In the economics of computing the most expensive resource is still the network. In scenarios where large data-sets are being processed it is almost always cheaper to move computation to the data than the other way round. My friend and former colleague Dave McCrory nicely captured this reality in his concept of Data Gravity.Today’s cloud based computing architectures assume that all data will flow to the center to be processed. Unfortunately, this centralized data-processing model is not likely to be economically viable as we look forward to a tsunami of data being generated by trillions of connected devices and sensors.
In the brave new world of the ‘Internet of Things’ – IoT – moving every bit of generated data from edge devices to the center for processing will likely make little economic sense. A new distributed data processing architecture is going to be required.
Content Distribution Networks (CDNs) are a common way of efficiently moving data from the center to the edge of the network but a new generation of Content Aggregation Networks (CANs) may be required to make the processing of IoT data economically viable – is there a ‘CAN’ in your future?
Content Distribution Networks – CDNs are frequently used to get data out to edge devices with the most efficiency and cost effectiveness. A CDN acts an efficient distribution network for data accessed by end users – html, css, scripts, audio, video etc. – all the stuff that ends up being rendered by our browsers and media players. CDN’s move large volumes of this data from the center out – through high capacity, low cost, pipes – to local ‘Points-of-Presence’ which are geographically close to the end user. This model allows for economically efficient distribution while at the same time greatly improves the end user experience by reducing the time to serve individual user requests.
Overcoming the economic challenges of transferring huge volumes of IoT generated data are likely to need network distribution architectures that work like CDNs in reverse. In effect we’re going to need a new generation of ‘Content Aggregation Networks’ (CAN). A CAN will compliment a CDN by optimizing the flow of data from edge devices to cloud based processing in the center. But what sets that apart from standard networking technology and topologies that make up today’s IP network? In two words: Computation and Filtering.
In an IoT connected world it will make little sense to move every bit of data generated by a sensor – or edge device – to the center for processing. The primary role of a CAN will be to distribute tiered computational processing and filters across the network including to the edge devices. Just like the supplier network of a large manufacturing company the CAN will ensure that data gets processed where it makes sense and only ‘value-added’ bits are allowed to flow towards the center. In essence a CAN will enable architects to assign a relative economic value to each bit and only then allow those bits which justify the cost of transport to flow upstream.
In a CAN enabled architecture an environmental sensor might only send bits across the network when a detected signal crosses some % value above ambient. The CAN would be responsible for distributing the the computation and threshold filter algorithms to the sensors across the network. Even when threshold is crossed it might not make economic sense to flow data all the way to the center for processing. Instead the CAN would provision a data processing node close – an edge computing instance – to the sensor network so that aggregate sensor data can be locally analyzed. Only the analytic product from this local processing may eventually flow to the center.

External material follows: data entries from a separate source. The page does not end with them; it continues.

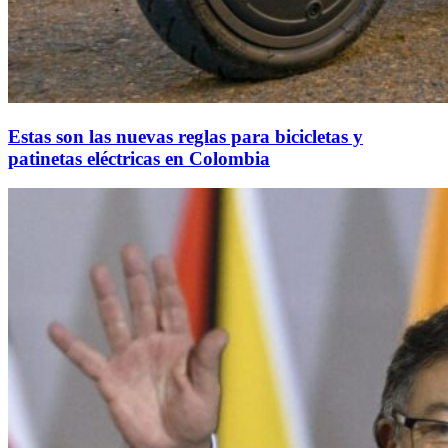
Estas son las nuevas reglas para bicicletas y
patinetas eléctricas en Colombia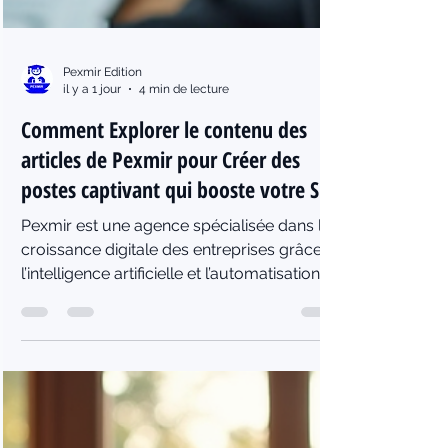
Pexmir Edition
il y a 1 jour
4 min de lecture
Comment Explorer le contenu des
articles de Pexmir pour Créer des
postes captivant qui booste votre Site
Pexmir est une agence spécialisée dans la
croissance digitale des entreprises grâce à
l’intelligence artificielle et l’automatisation.
Son blog est une ressource précieuse
pour les professionnels qui souhaitent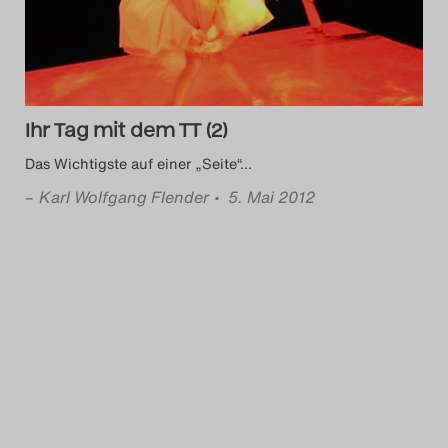
Das Theatertreffen-Blog
2018 Alumni
Das Theatertreffen-Blog
Ihr Tag mit dem TT (2)
2019
Das Wichtigste auf einer „Seite“…
–
Karl Wolfgang Flender
• 5. Mai 2012
Das Theatertreffen-Blog
2020
Das Theatertreffen-Blog
2021
Das Theatertreffen-Blog
2022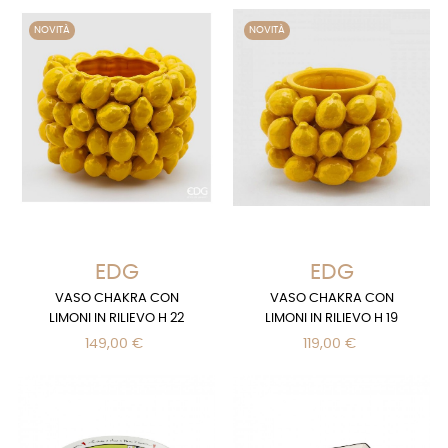
NOVITÀ
NOVITÀ
EDG
EDG
VASO CHAKRA CON
VASO CHAKRA CON
LIMONI IN RILIEVO H 22
LIMONI IN RILIEVO H 19
149,00 €
119,00 €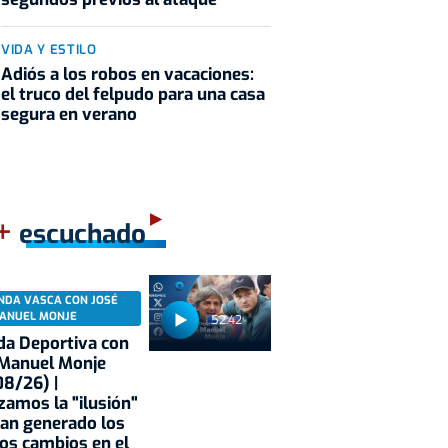
VIDA Y ESTILO
Adiós a los robos en vacaciones:
el truco del felpudo para una casa
segura en verano
+
escuchado
NDA VASCA CON JOSÉ
ANUEL MONJE
52:42
a Deportiva con
 Manuel Monje
8/26) |
zamos la "ilusión"
an generado los
os cambios en el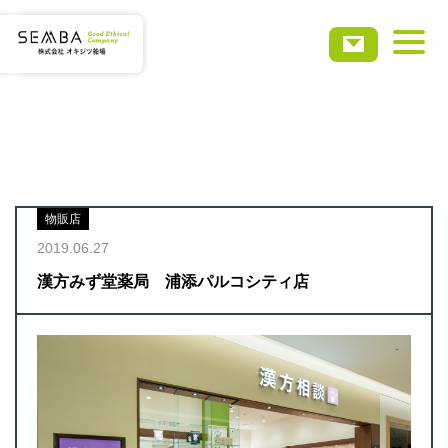
ホーム
会社概要
物販店
事業・サービス
2019.06.27
漢方みず堂薬局 浦添パルコシティ店
実績事例
お知らせ
採用情報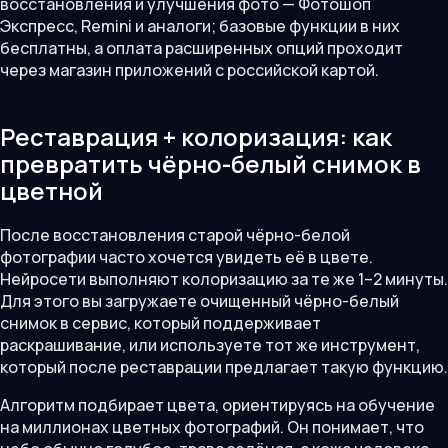
восстановления и улучшения фото — Фотошоп
Экспресс, Remini и аналоги; базовые функции в них
бесплатны, а оплата расширенных опций проходит
через магазин приложений с российской картой.
Реставрация + колоризация: как
превратить чёрно-белый снимок в
цветной
После восстановления старой чёрно-белой
фотографии часто хочется увидеть её в цвете.
Нейросети выполняют колоризацию за те же 1–2 минуты.
Для этого вы загружаете очищенный чёрно-белый
снимок в сервис, который поддерживает
раскрашивание, или используете тот же инструмент,
который после реставрации предлагает такую функцию.
Алгоритм подбирает цвета, ориентируясь на обучение
на миллионах цветных фотографий. Он понимает, что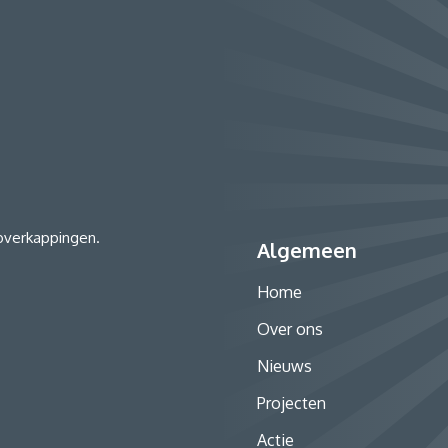
 overkappingen.
Algemeen
Home
Over ons
Nieuws
Projecten
Actie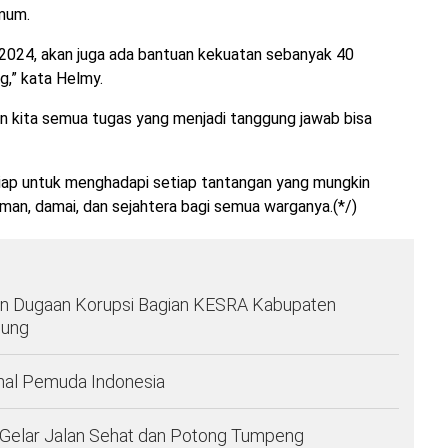
umum.
2024, akan juga ada bantuan kekuatan sebanyak 40
,” kata Helmy.
n kita semua tugas yang menjadi tanggung jawab bisa
siap untuk menghadapi setiap tantangan yang mungkin
man, damai, dan sejahtera bagi semua warganya.(*/)
 Dugaan Korupsi Bagian KESRA Kabupaten
pung
nal Pemuda Indonesia
 Gelar Jalan Sehat dan Potong Tumpeng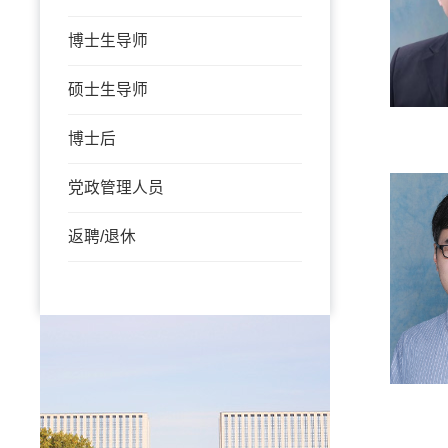
博士生导师
硕士生导师
博士后
党政管理人员
返聘/退休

Our current generation of ‘Big Data’ processing infrastructures – such a Hadoop – use a distributed architecture where computation is distributed across a number of ‘compute nodes’ which then act on local subsets of data. From one perspective a CAN could be thought of as a network wide version of the same architecture. However, a CAN would also be required to initiate edge computing instances on demand and to provide distributed cost modelling and filtering mechanisms to optimize the downstream flow of data towards the center in a cloud based computing environment.
The competitive landscape for CANs appears to be wide open at the moment but there’s some indication that this will soon change. The major cloud service providers – Amazon, Google and Microsoft – are likely to see this as a major opportunity but the need to distribute computation to the edge of the network will challenge their existing infrastructure and business models.
The opportunity to move up the value chain with CANs is likely to be far too compelling for Cisco to let the opportunity pass them by. Cisco have been looking for a rational to exploit the distributed computational fabric of their router business for years. The CAN opportunity may be just the ticket.
The existing Hadoop and ‘Big Data’ processing players are also likely candidates seeing CANs as a natural extension of their existing distributed data processing architectures but its difficult to see how any of them could reach the scale to be relevant unless in partnership with one of the big infrastructure players.
For the highly distributed computational CAN model to achieve global scale we’re also going to need a set of standards. Will we see the emergence of a common – interoperable – standard for the distribution of computational algorithms, filters and cost models across highly distributed infrastructures – including to the most microscopic of end-point sensor nodes? I hope so, because without these standards and a new generation of CAN architectures – and in a world with a growing deluge of IoT data – economically sifting the signal from the noise is likely to be close to impossible.